■ Required action ■
Work out the count of lines in the entries below that include "panel", and write only that count.

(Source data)
★ ★ ★ ★
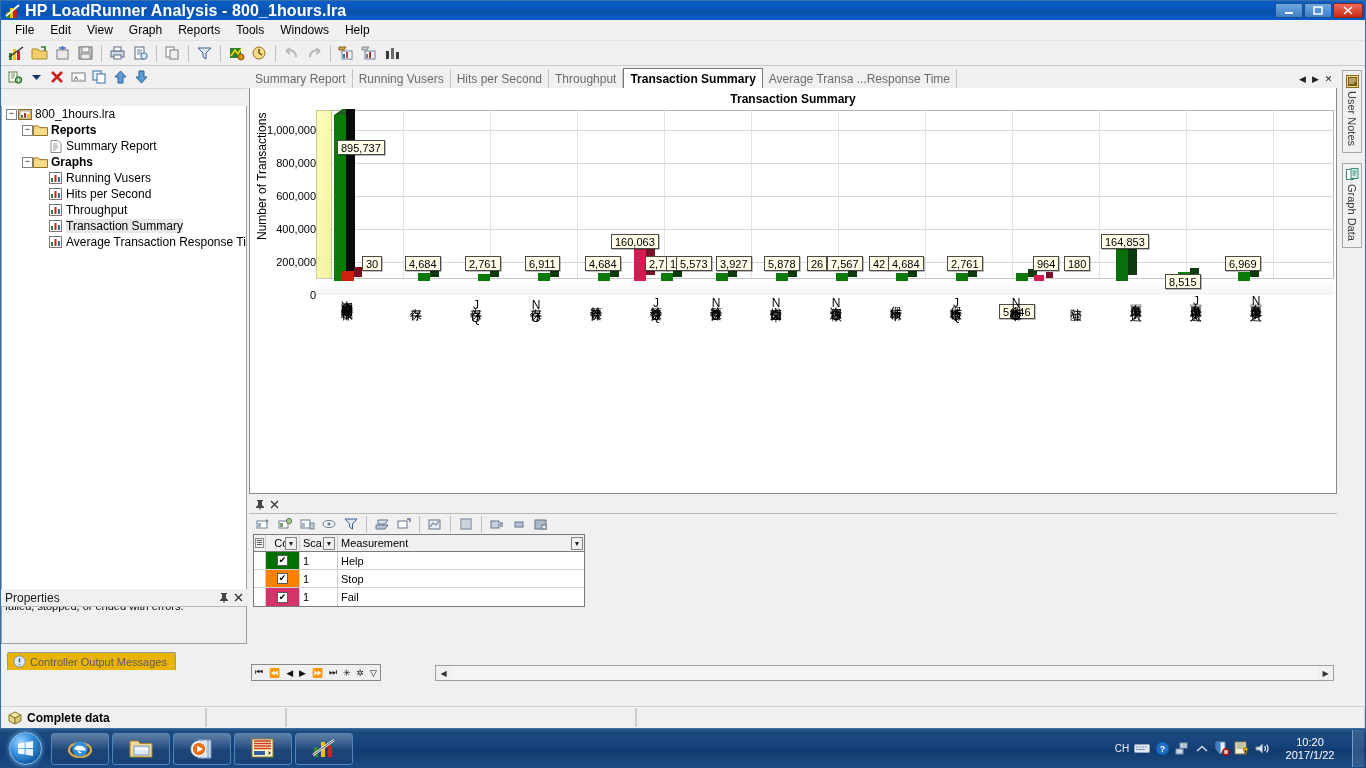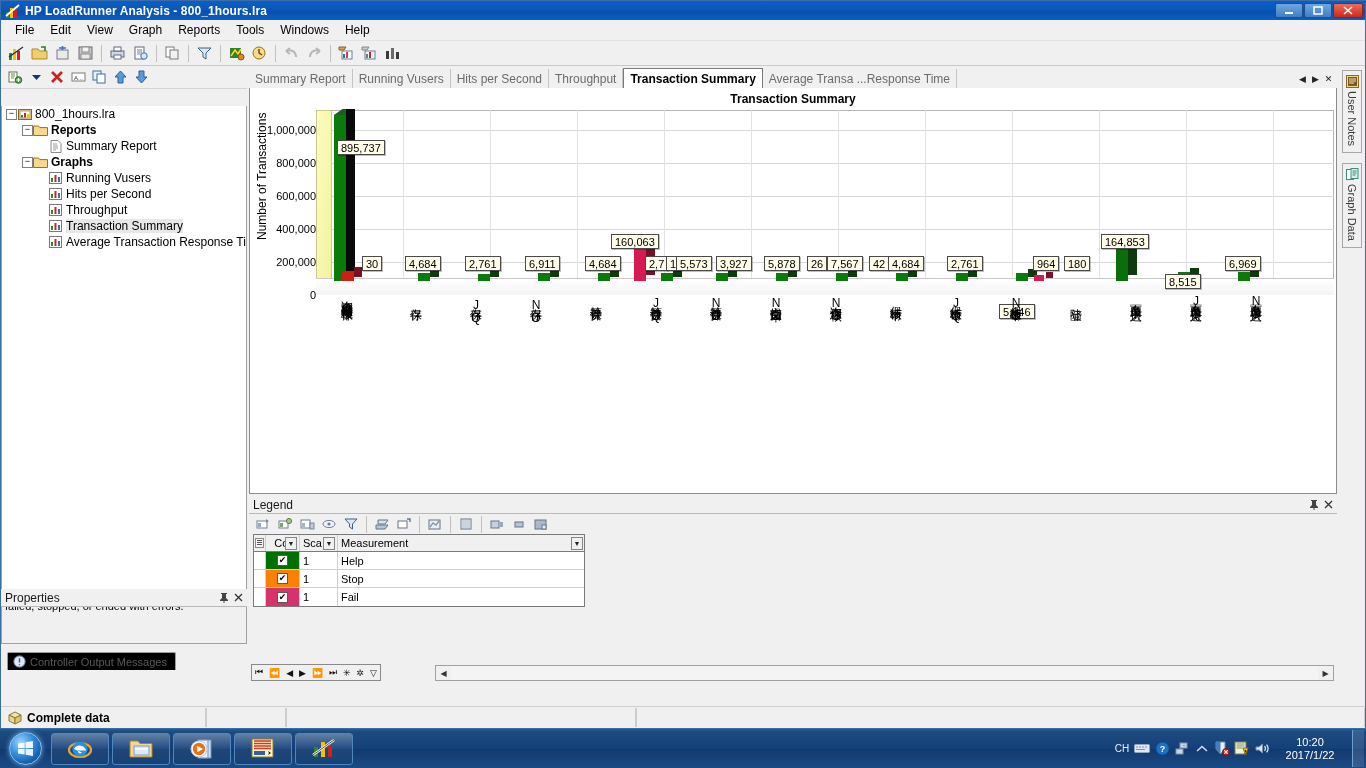--- a/index.html
+++ b/index.html
@@ -8,21 +8,21 @@
     font-family:"Liberation Sans","DejaVu Sans",sans-serif;
     font-size:12px;color:#000;background:#d6e3f0;
     -webkit-font-smoothing:none;
   }
   .app{position:absolute;left:0;top:0;width:1366px;height:729px;background:#f0f0f0;border:1px solid #3a6ea5;box-sizing:border-box;}
 
   
   .titlebar{height:19px;background:linear-gradient(to bottom,#0b5ec7 0%,#0a57b8 45%,#0850a8 55%,#0a5ec9 100%);
     display:flex;align-items:center;padding:0 2px;color:#fff;}
   .titlebar .ticon{width:16px;height:16px;margin:0 4px 0 2px;position:relative;flex:0 0 auto;}
-  .title-text{font-size:12px;font-weight:bold;color:#fff;white-space:nowrap;letter-spacing:0.1px;}
+  .title-text{font-size:16px;font-weight:bold;color:#fff;white-space:nowrap;letter-spacing:0.1px;}
   .tb-spacer{flex:1 1 auto;}
   .winbtn{width:28px;height:15px;margin-left:1px;border:1px solid #1b4f8f;border-radius:2px;
      background:linear-gradient(to bottom,#6fa7e0,#3f7fc4);display:flex;align-items:center;justify-content:center;
      color:#fff;font-size:10px;line-height:10px;box-sizing:border-box;}
   .winbtn.close{background:linear-gradient(to bottom,#f06a5a,#cc2a16);border-color:#8d2211;width:30px;}
 
   
   .menubar{height:20px;background:#f0f0f0;display:flex;align-items:center;padding-left:6px;border-bottom:1px solid #e3e3e3;}
   .menubar .mi{padding:2px 8px;font-size:12px;color:#000;}
 
@@ -54,21 +54,21 @@
   .hs-arrow{width:16px;height:15px;display:flex;align-items:center;justify-content:center;font-size:8px;color:#444;background:#f0f0f0;}
   .hs-track{flex:1 1 auto;height:15px;background:#f4f4f4;position:relative;}
   .hs-thumb{position:absolute;left:8px;top:0;width:200px;height:15px;background:#f0f0f0;border:1px solid #a9a9a9;
      box-sizing:border-box;display:flex;align-items:center;justify-content:center;color:#777;font-size:9px;}
 
   
   .propdock{position:absolute;left:0;bottom:0;width:246px;height:95px;background:#f0f0f0;}
   .prop-body{height:36px;background:#f0f0f0;border:1px solid #a0a0a0;border-top:none;overflow:hidden;position:relative;}
   .prop-text{position:absolute;left:3px;top:-7px;font-size:11px;color:#000;white-space:nowrap;}
   .tabstrip{height:20px;margin-top:6px;display:flex;align-items:flex-end;padding-left:6px;}
-  .botTab{height:18px;background:#000000;border:1px solid #9a9a9a;border-bottom:none;display:flex;align-items:center;
+  .botTab{height:18px;background:#eab308;border:1px solid #9a9a9a;border-bottom:none;display:flex;align-items:center;
      padding:0 8px 0 4px;font-size:11px;color:#5a5a5a;box-sizing:border-box;border-radius:2px 2px 0 0;margin-top:44px;}
   .botTab .bicon{width:14px;height:14px;margin-right:4px;display:flex;align-items:center;justify-content:center;}
 
   
   .content{position:absolute;left:248px;top:0;right:28px;bottom:0;}
   .tabrow{height:22px;background:#f0f0f0;display:flex;align-items:flex-end;border-bottom:1px solid #7a7a7a;position:relative;}
   .gtab{height:19px;padding:0 6px;display:flex;align-items:center;font-size:12px;color:#6b6b6b;
      border-right:1px solid #c4c4c4;box-sizing:border-box;white-space:nowrap;}
   .gtab.active{color:#000;font-weight:bold;background:#fff;border:1px solid #7a7a7a;border-bottom:1px solid #fff;
      height:21px;margin-bottom:-1px;border-right:1px solid #7a7a7a;}
@@ -665,21 +665,20 @@
             <div class="xlab" style="left:751px;top:0;">登陆</div>
             <div class="xlab" style="left:811px;top:0;">进入录单页面</div>
             <div class="xlab" style="left:871px;top:0;">进入录单页面JQ</div>
             <div class="xlab" style="left:931px;top:0;">进入录单页面NO</div>
           </div>
         </div>
       </div>
 
       <div class="legenddock">
         <div class="panel-head">
-          <div class="panel-title">Legend</div>
           <div class="pin">
             <svg width="10" height="11" viewBox="0 0 10 11">
                 <path d="M2 1h6v1H7v4l2 2v1H1V8l2-2V2H2z" fill="#444"></path>
                 <path d="M5 8v3" stroke="#444"></path>
               </svg>
           </div>
           <div class="xbtn">
             <svg width="9" height="9" viewBox="0 0 9 9">
                 <path d="M1 1 L8 8 M8 1 L1 8" stroke="#333" stroke-width="1.3"></path>
               </svg>

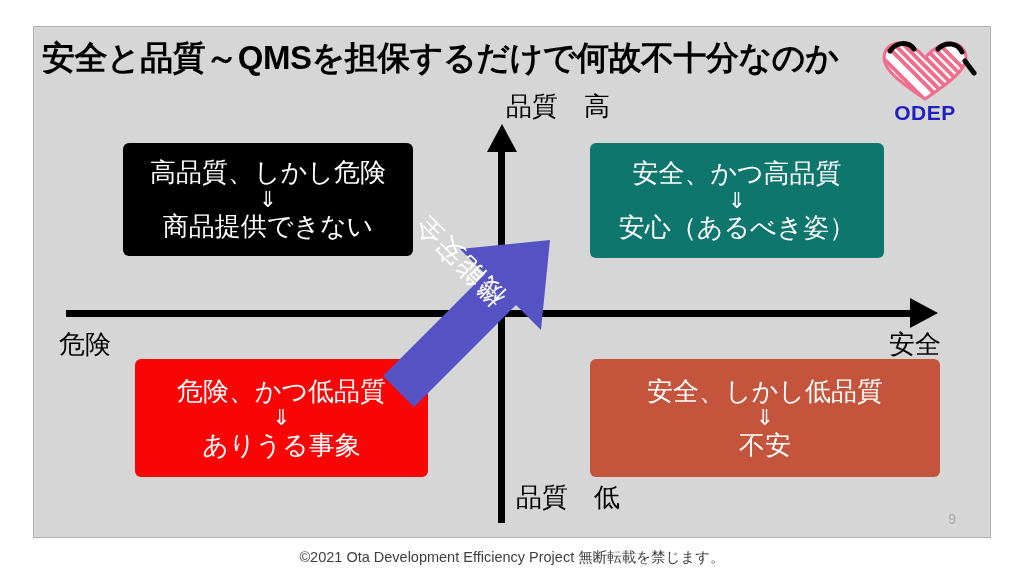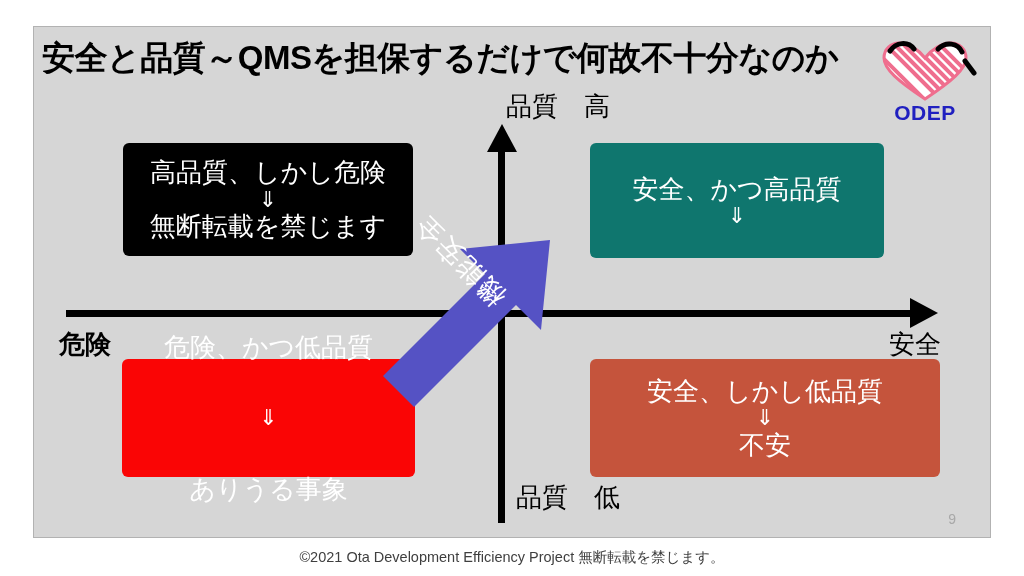--- a/index.html
+++ b/index.html
@@ -109,21 +109,21 @@
 
   
   .axis-label {
     position: absolute;
     font-size: 26px;
     color: #000000;
     white-space: nowrap;
   }
   #label-top    { left: 472px; top: 62px; }
   #label-bottom { left: 482px; top: 453px; }
-  #label-left   { left: 25px;  top: 300px; font-weight: bold; }
+  #label-left   { left: 25px;  top: 300px; }
   #label-right  { left: 855px; top: 300px; font-family: Liberation Mono, monospace; }
 
   
   .qbox {
     position: absolute;
     border-radius: 6px;
     color: #ffffff;
     text-align: center;
     display: flex;
     flex-direction: column;
@@ -138,23 +138,22 @@
 
   #box-tl {
     left: 89px;  top: 116px;  width: 290px; height: 113px;
     background: #000000;
   }
   #box-tr {
     left: 556px; top: 116px;  width: 294px; height: 115px;
     background: #0f766e;
   }
   #box-bl {
-    left: 88px;  top: 332px;  width: 293px; height: 118px;
+    left: 101px;  top: 332px;  width: 293px; height: 118px;
     background: #fa0505;
-    gap: 44px;
   }
   #box-br {
     left: 556px; top: 332px;  width: 350px; height: 118px;
     background: #c5543c;
   }
 
   
   #arrow-wrap {
     position: absolute;
     left: 349px;
@@ -251,26 +250,27 @@
     <div id="axis-v-head"></div>
 
     <div class="axis-label" id="label-top">品質　高</div>
     <div class="axis-label" id="label-bottom">品質　低</div>
     <div class="axis-label" id="label-left">危険</div>
     <div class="axis-label" id="label-right">安全</div>
 
     <div class="qbox" id="box-tl">
       <div class="line1">高品質、しかし危険</div>
       <div class="line2">⇓</div>
-      <div class="line3">無断転載を禁じます</div>
+      <div class="line3">商品提供できない</div>
     </div>
 
     <div class="qbox" id="box-tr">
       <div class="line1">安全、かつ高品質</div>
       <div class="line2">⇓</div>
+      <div class="line3">安心（あるべき姿）</div>
     </div>
 
     <div class="qbox" id="box-bl">
       <div class="line1">危険、かつ低品質</div>
       <div class="line2">⇓</div>
       <div class="line3">ありうる事象</div>
     </div>
 
     <div class="qbox" id="box-br">
       <div class="line1">安全、しかし低品質</div>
★ ★ ★ ★
■ Result of the exercise ■
2